At a craft level, it’s also a very physical enterprise. Everything is either incredibly heavy, awkward, loud, cold, hot or wet.

Barely
Especially when you consider the size of a single grain of barley.
Turf
Loading the furnace

But we are here for the smoke. Focusing on peated malt was super smart, it gives the lads a great USP in a country where many small distilleries are pushing against the status quo. One of the biggest things micro-producers can bring to the party is inconsistency. Yes, you read that correctly. Whisky (however you spell it) is agricultural, it’s of the land and from the land. It’s not an Easy Singles cheese slice; uniform, filtered and dyed to within an inch of its life. Though all too often that is what we are sold.

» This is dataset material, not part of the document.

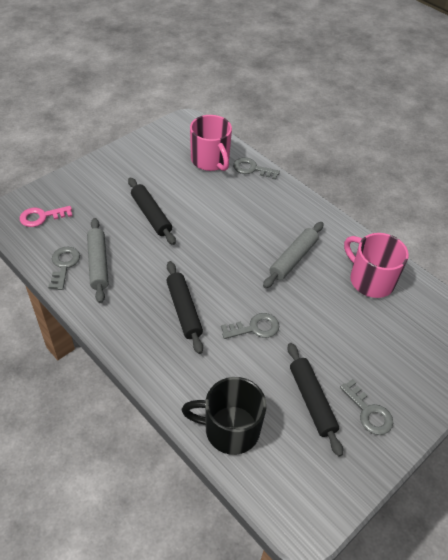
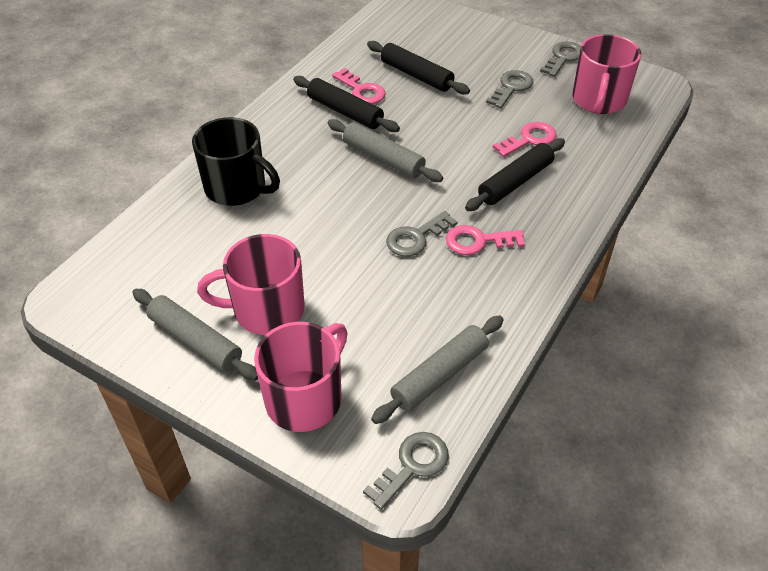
grey rolling pin: 2 -> 3
pink key: 1 -> 3
pink mug: 2 -> 3

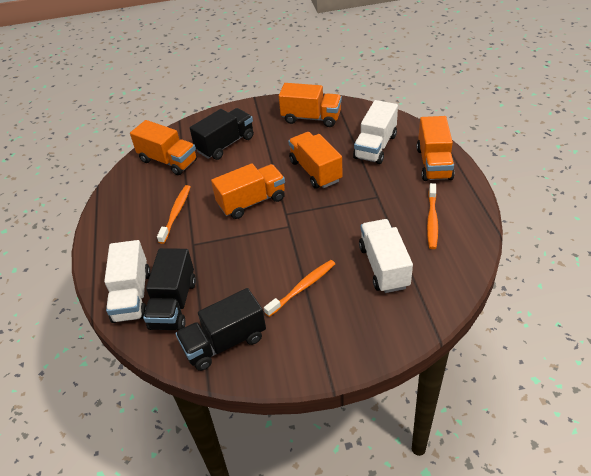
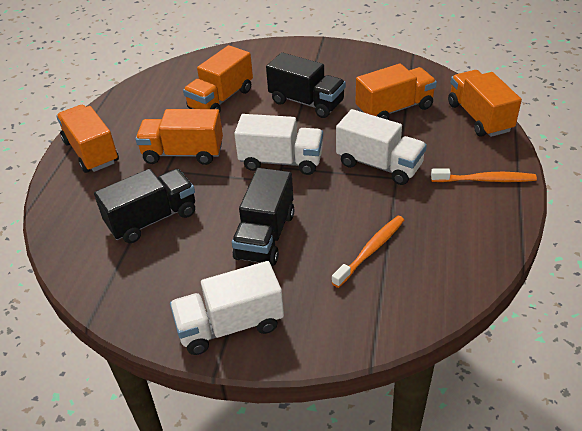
orange toothbrush: 3 -> 2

Seasons change, weather changes, shouldn’t whisky?

Smoke
Peat smoke runs through vats of water so as not to scorch the barley

What ‘craft’ producers across Ireland have in common is the ability to immerse themselves in something, to go way above and beyond what is needed in order to make something special. It’s great when the numbers add up, but that is never the primary motivation. Does it smell good? Does it taste great? Those are more important questions, also ones that John, our Head Distiller obsesses about.

Destilation
John at the Mash Tun

The good news is that this peated malt is wonderful, and quite different to the stuff we imported. This is smokier, with floral overtones of heather and a wonderful weetabix sweetness. The mash was a dream, and our yeast loved the wort so much, John took to Instagram…

Stainless pot

As John says, stay tuned for a release sometime towards 2025/6.

Wash: Almost honey sweet, with hints of campfire, the forest after rain and a distant reek of peat.

New make tasting notes will follow w/c 1st February 2021.

Irish Craft Malts in numbers

  • 500kg batch size
  • All Stainless Steel 3 process plant
  • Steep tank, dynamically monitored
  • 2 x Rotating Drum Germinators
  • SS kiln filled by direct and indirect solid fuel, oil and also electric to fine tune kilning stage
  • Barley and oats grown on our own farm
  • Only Irish maltster to peat oats and barley
  • Contract malting possible with your grains
  • Malt supplied in 20kg or 500kg bags

Smoking

But what comes in must go out and next month we’ll follow the grain back to the land.